I'm wondering if you could tell me how possible/comfortable this is to play? Particularly the 2nd & 3rd chords.

I can reach the notes myself on the piano but my ring/index finger end up at the top of the piano key which makes it hard to actually press down. Just wondering whether a good pianist would have issues with those chords.

Quarter note = 50bpm

The largest chords span a diminished 10th (i.e., major 9th) from G# to Bb in both hands

  • 3
    The comfort/ease depends on the size of your hands. But those bass clef chords are so dense no one will be able to tell whether you're playing the right notes or not! Unless they're aiming at mud, piano parts don't have such closely spaced parts really low down. Those chords are the treble clef chords restated two octaves down, which suggests this might be a piece you found online, written by someone who's still learning to write piano parts... Dec 22, 2020 at 18:18
  • Do not ask the internet for fingerings, for it will say both yes and no. Whether something is possible/easy/comfortable for a pianist depends on the pianist as much as on the score. Dec 23, 2020 at 9:06
  • @BrianTHOMAS I wrote the music but, out of curiosity, why does the fact that both hands play the same chords 2 octaves apart indicate someone new to piano writing? Dec 23, 2020 at 11:59
  • Typically, piano music treats the bass (left hand) and the treble notes (right hand) as separate entities, where the left hand might be playing a bass note or something similar while the right hand plays most of the notes in the chord voicing. The fact that both hands are playing identical voicings is indicative of someone who has yet to develop this style of writing, which often means a beginner writer.
    – user45266
    Dec 24, 2020 at 0:27
  • OP may wish to research "Lower Interval Limits" (muddiness in bass register) and "Harmonic Series" (notes' overtones reinforcing each other) as they relate to voicings, as these are concepts that dictate the conventional piano chord voicing style.
    – user45266
    Dec 24, 2020 at 0:30

3 Answers 3


I easily reach a tenth, but that second chord is close to impossible, especially in the left hand. If given a moment to set it up, I can just barely stretch my fingers around the keys and get it. I suppose with some practice I might get fast enough at that contortion to get it at speed, but it's always going to be scary.
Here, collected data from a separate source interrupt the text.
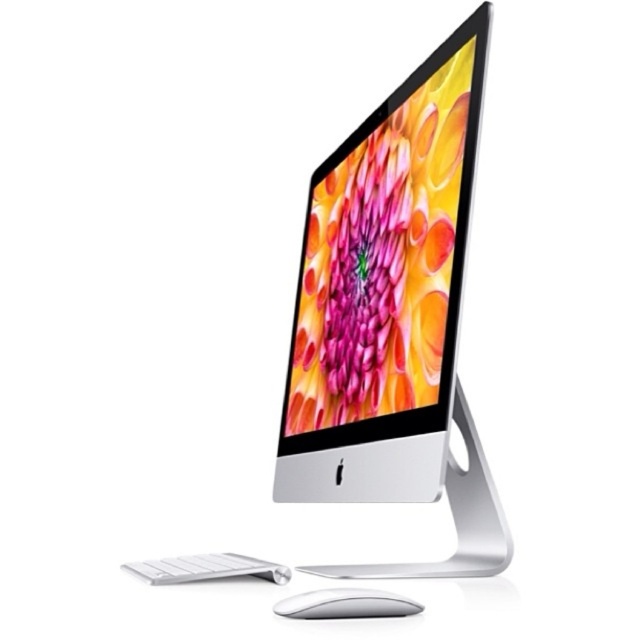
From the picture: Which of these two, silver metallic desktop computer at center or white matte keyboard at lower left, stands taller?

Standing taller between the two is silver metallic desktop computer at center.

Who is lower down, silver metallic desktop computer at center or white matte keyboard at lower left?

white matte keyboard at lower left is lower down.

Measure the distance between point (458, 256) and camera.

Point (458, 256) is 69.35 centimeters away from camera.

This screenshot has height=640, width=640. What are the coordinates of `silver metallic desktop computer at center` in the screenshot? It's located at (392, 317).

In the scene shown: Between silver metallic computer monitor at center and silver metallic mouse at lower center, which one has more height?

Standing taller between the two is silver metallic computer monitor at center.

Between silver metallic computer monitor at center and silver metallic mouse at lower center, which one is positioned lower?

silver metallic mouse at lower center

Does point (368, 198) lie behind point (305, 605)?

Yes, point (368, 198) is farther from viewer.

I want to click on silver metallic computer monitor at center, so click(x=385, y=291).

Can you confirm if white matte keyboard at lower left is positioned below silver metallic mouse at lower center?

Correct, white matte keyboard at lower left is located below silver metallic mouse at lower center.

Does white matte keyboard at lower left appear over silver metallic mouse at lower center?

No.

What do you see at coordinates (205, 568) in the screenshot? I see `white matte keyboard at lower left` at bounding box center [205, 568].

This screenshot has width=640, height=640. In order to click on white matte keyboard at lower left in this screenshot , I will do `click(205, 568)`.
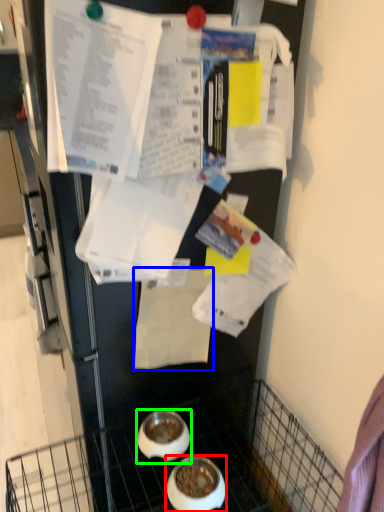
Question: Which is farther away from bowl (highlighted by a red box)? paper (highlighted by a blue box) or bowl (highlighted by a green box)?

Choices:
 (A) paper
 (B) bowl

Answer: (A)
The third chord is a little rough in the left hand but doable, and completely fine in the right hand.


Don't always assume that decent pianists have wide enough hand spans to even play this without needing to arpeggiate. I passed my Grade 10 Royal Conservatory of Music Piano Performance exam, and my hands can each span only an octave without hitting inner notes. They can span a ninth, but then they must hit inner notes a second away from the notes at the thumbs. This means that I find the second and third chords to be impossible to play without using arpeggios.


A good pianist with a wide enough hand span should have no trouble with those chords.

The 2nd and 3rd chords in particular are fine, especially since the piece isn't very fast, but they do require experience and skill. The technique is, as you say, to move the hand toward the back of the keys, but it does require a wide hand-span to comfortably sound all the notes.

Some pertinent, more detailed comments on hand position, including pictures, can be found at How to exercise my fingers in extreme bending when playing piano?